Chief Naval Special Warfare Operator (SEAL) Brad Woodard, assigned to the U.S. Navy Parachute Team, the "Leap Frogs," waves to fans at Fenway Park in Boston, Massachusetts, July 6, 2012. (U.S. Navy photo by Mass Communication Specialist 2nd Class Luke Eastman/Released)

Google Recruiter. Navy Veteran. Entrepreneur.

Ready for the next mission

Beyond the bullet points

Luke is an incredibly talented sourcer that uses his experience in the military and other industries to build a systematic and data driven sourcing process that leads to exceeding hiring delivery cycle over cycle.

What sets Luke apart however is his mental fortitude and grit, he knows what he needs to do to accomplish his goals and will work tirelessly to make them happen!
— Tim Carlson - Former Manager @ Google

Career Experience



What I Learned Working With The Special Operations Community

In that world, "good enough" is a failure condition. Every brief, every gear check, every communication has to be right because downstream, someone is counting on you. In that world, mistakes can cost lives.

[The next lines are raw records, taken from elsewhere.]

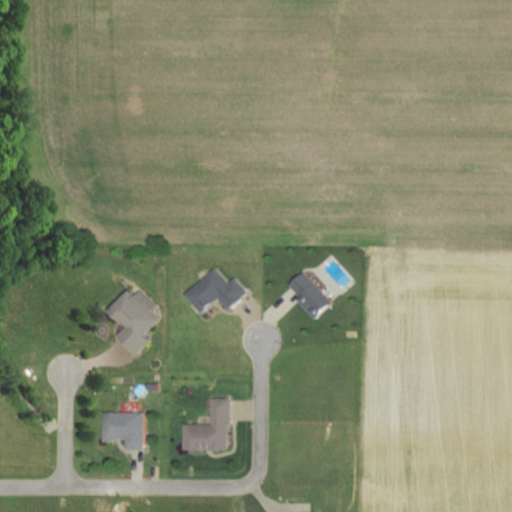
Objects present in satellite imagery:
airport runway: (446, 267)
building: (223, 293)
building: (314, 298)
building: (140, 321)
building: (129, 429)
building: (218, 429)
road: (66, 431)
road: (198, 491)
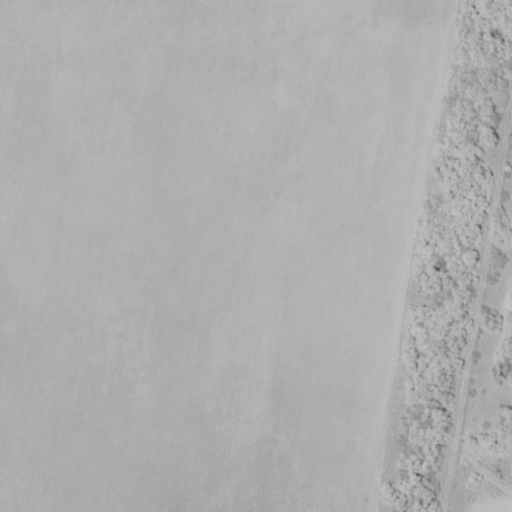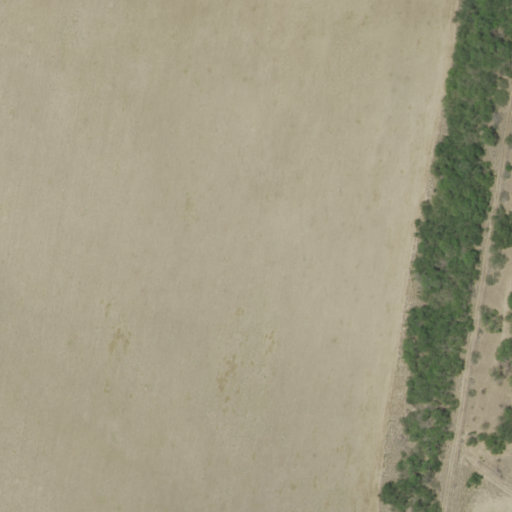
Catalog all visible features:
road: (472, 272)
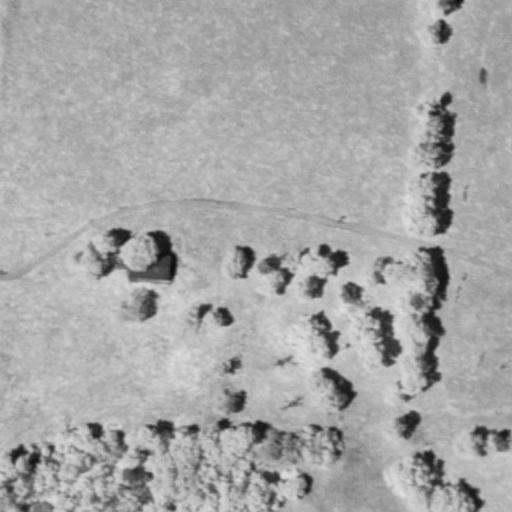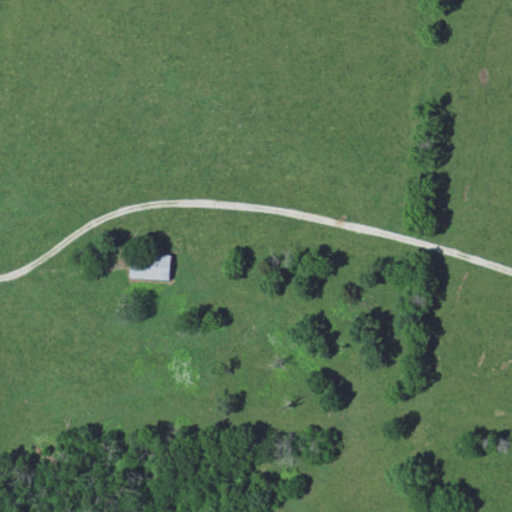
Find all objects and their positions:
road: (249, 206)
building: (149, 267)
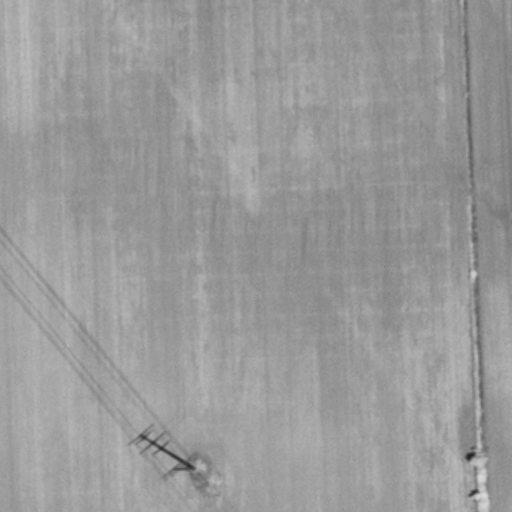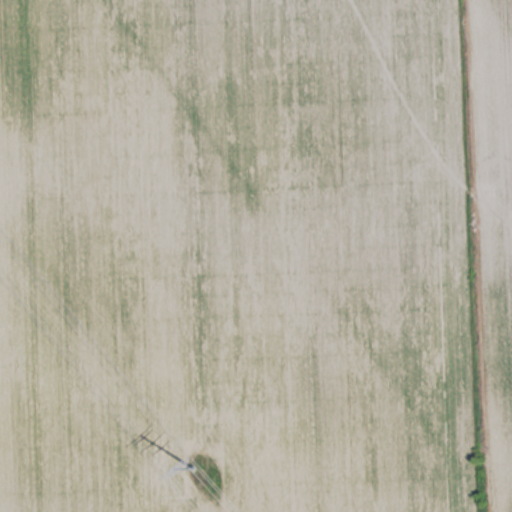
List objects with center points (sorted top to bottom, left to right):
power tower: (191, 461)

That standard followed me into recruiting at Google, where I treated every candidate interaction, every data point in a pipeline, and every hiring manager update with the same level of precision. Details aren't optional, they're the job. A missed follow-up, a miscommunicated offer detail, a sloppy handoff, those things erode trust fast. I learned to treat every touchpoint like it mattered, because to the person on the other end of it, it did.

The second thing that stuck with me was mission ownership. In the military, you don't wait to be told what to do next. You understand the objective, you understand your role in it, and you execute. I learned if you make a mistake, own it. After-action reviews in that environment are brutally honest, not to assign blame, but to get better. Nobody's feelings are more important than the outcome.

That was the standard in the military and I carried it over to my life as a civilian. When I was at Google, my manager told me I was easy to manage because if I made a mistake, I came to him before he found out. I managed up by surfacing problems early with a plan to fix them. When I make a mistake, I analyze what went wrong, how to fix it, and what I'm going to do in the future to make sure it doesn't happen again.

When I built my recruiting framework at Google, I wasn't handed that playbook. I saw a gap in training materials, so I built my own. There was no system like this, so I created it. That framework went on to be adopted by 20+ recruiters on the team. That same instinct drove me to build Mount It ATX from scratch, owning every function from sales to operations to hiring, because when you're the founder, there's no one else to hand the problem to.

What I learned is simple: discipline compounds. One right decision, made consistently, at scale, changes outcomes. That's what I bring to every team I join.